Although we don't believe in timing the market or panicking over daily movements, we do like to keep an eye on market changes -- just in case they're material to our investing thesis.

The Dow Jones Industrial Average (^DJI 0.36%) managed to end a mostly negative week on a good note Friday, closing modestly higher as a budget deal for 2014 and 2015 passed in the House and makes its way to the Senate. Next week the Senate will vote on the budget as well as formally vote on the president's next nominee to head the Federal Reserve, Janet Yellen. Although the Dow opened and closed the week with gains, it managed to slump pretty dramatically in the middle period, giving the index 265-point losses for the week. Today, the Dow lost 15 points, or 0.1%, to end at 15,755. 

Shares of the Home Depot (HD 0.31%) outperformed the market today, adding 0.6%. Shares are up more than 27% this year, as the home-improvement retailer reaped the benefits of an unabashedly bullish real estate market. Home Depot has been an indirect beneficiary of the Fed's loose money policies, which have driven interest rates to near-record lows, allowing borrowers to access capital more easily. As my colleague Matt Thalman noted earlier today, Home Depot stock also benefited from an upgrade by Raymond James, which thinks the retailer is quite capable of sustaining growth independently of the Fed's accommodative policies. 

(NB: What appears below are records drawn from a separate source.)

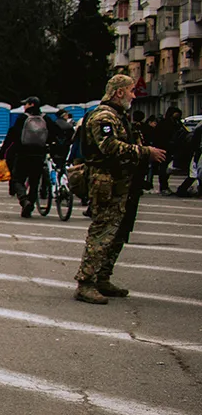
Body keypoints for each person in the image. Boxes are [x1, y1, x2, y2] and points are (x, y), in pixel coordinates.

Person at [74, 74, 166, 304]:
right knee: (102, 232)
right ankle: (86, 282)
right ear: (119, 92)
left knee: (118, 232)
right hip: (106, 182)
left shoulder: (119, 116)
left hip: (123, 183)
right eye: (131, 90)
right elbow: (109, 146)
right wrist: (145, 152)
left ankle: (102, 277)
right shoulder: (103, 116)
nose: (134, 95)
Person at [0, 97, 49, 217]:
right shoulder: (45, 118)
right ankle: (30, 205)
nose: (24, 106)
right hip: (39, 154)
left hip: (23, 154)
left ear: (31, 104)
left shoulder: (23, 118)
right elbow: (54, 132)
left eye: (25, 104)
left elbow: (12, 134)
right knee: (34, 182)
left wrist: (3, 151)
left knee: (17, 179)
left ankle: (24, 200)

On the other side of the Atlantic, Greek shipping company DryShips (DRYS) saw shares rally 4.9% Friday, continuing the stock's amazing performance in 2013. Long-term shareholders are beginning to feel vindicated, with DryShips shares having jumped 128% this year alone. Even after those remarkable gains, though, the stock remains 36% lower than it was just three years ago -- a three-year period that many Greek companies would rather forget. Moving forward, DryShips is a risky play with a few potential catalysts that could either boost or ruin the share price. On the one hand, it's loaded with tons of debt; on the other, it has some exposure to a thriving drilling industry and could make a ton of money in the future if it starts offering more routes through the Arctic Sea. 

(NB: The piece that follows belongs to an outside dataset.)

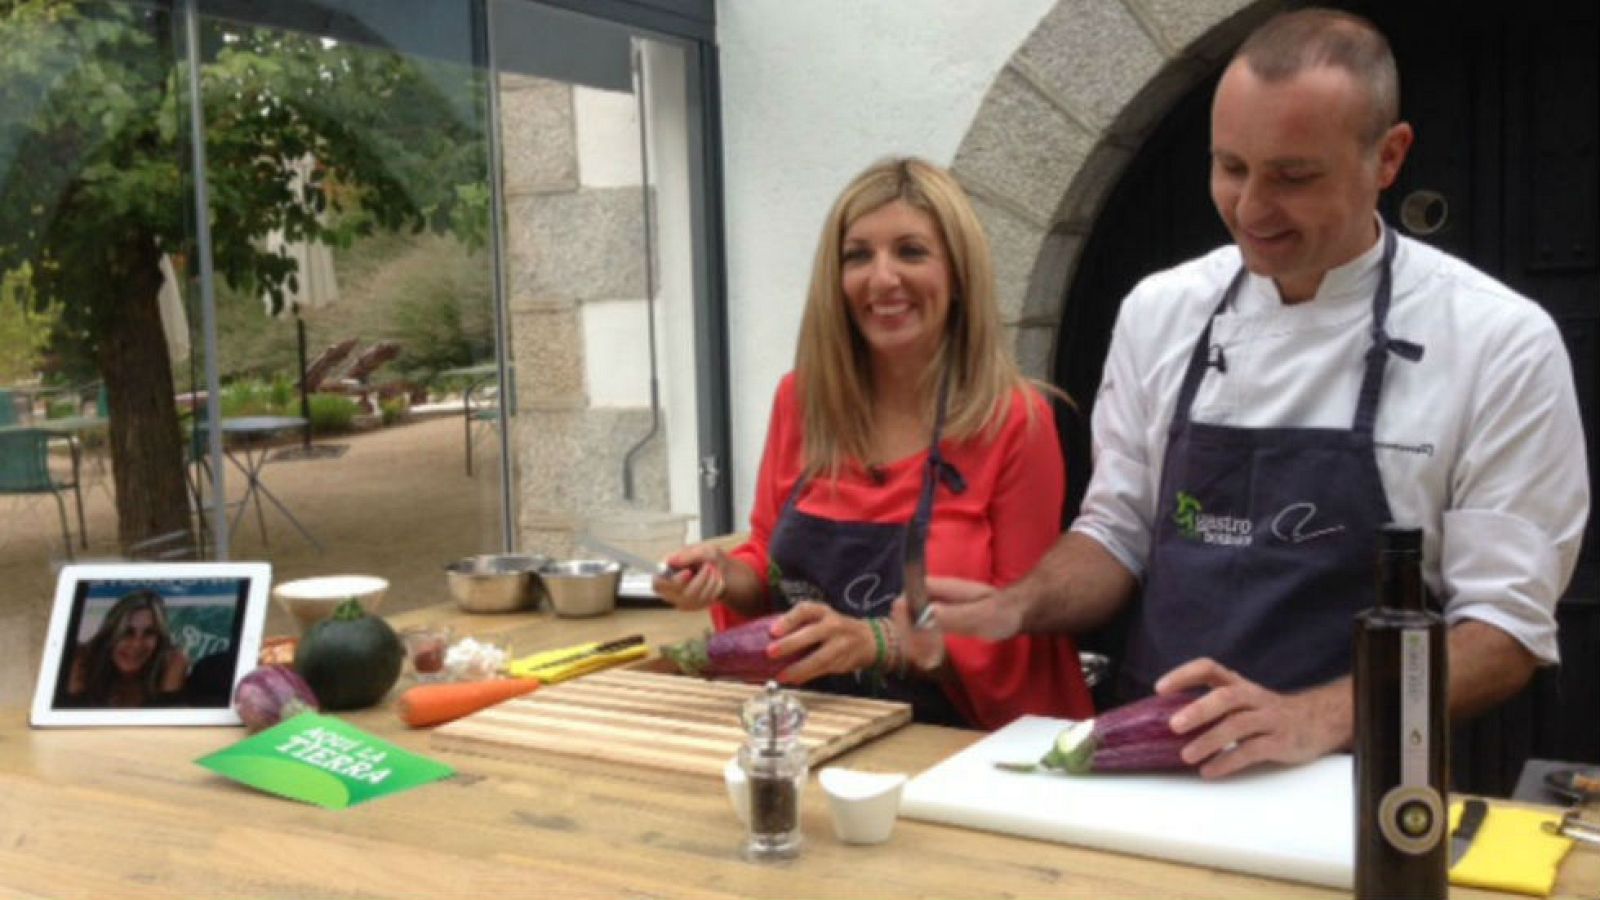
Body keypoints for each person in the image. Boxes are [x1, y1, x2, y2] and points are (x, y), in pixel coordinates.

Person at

Finally, shares of Midwest grocer Roundy's (NYSE: RNDY) fell 7.2% after the company announced its intention to sell 27.6 million shares in order to raise additional capital. There were more than 45 million shares outstanding at the end of September. In addition to that whammy, credit ratings agency Moody's gave a speculative rating to Roundy's proposed $200 million in notes, which the company will use to repay another loan and acquire a number of Dominick's locations from rival Safeway . This means Roundy's will have to reward lenders with high levels of interest for the inherent risk in the company's second lien debt.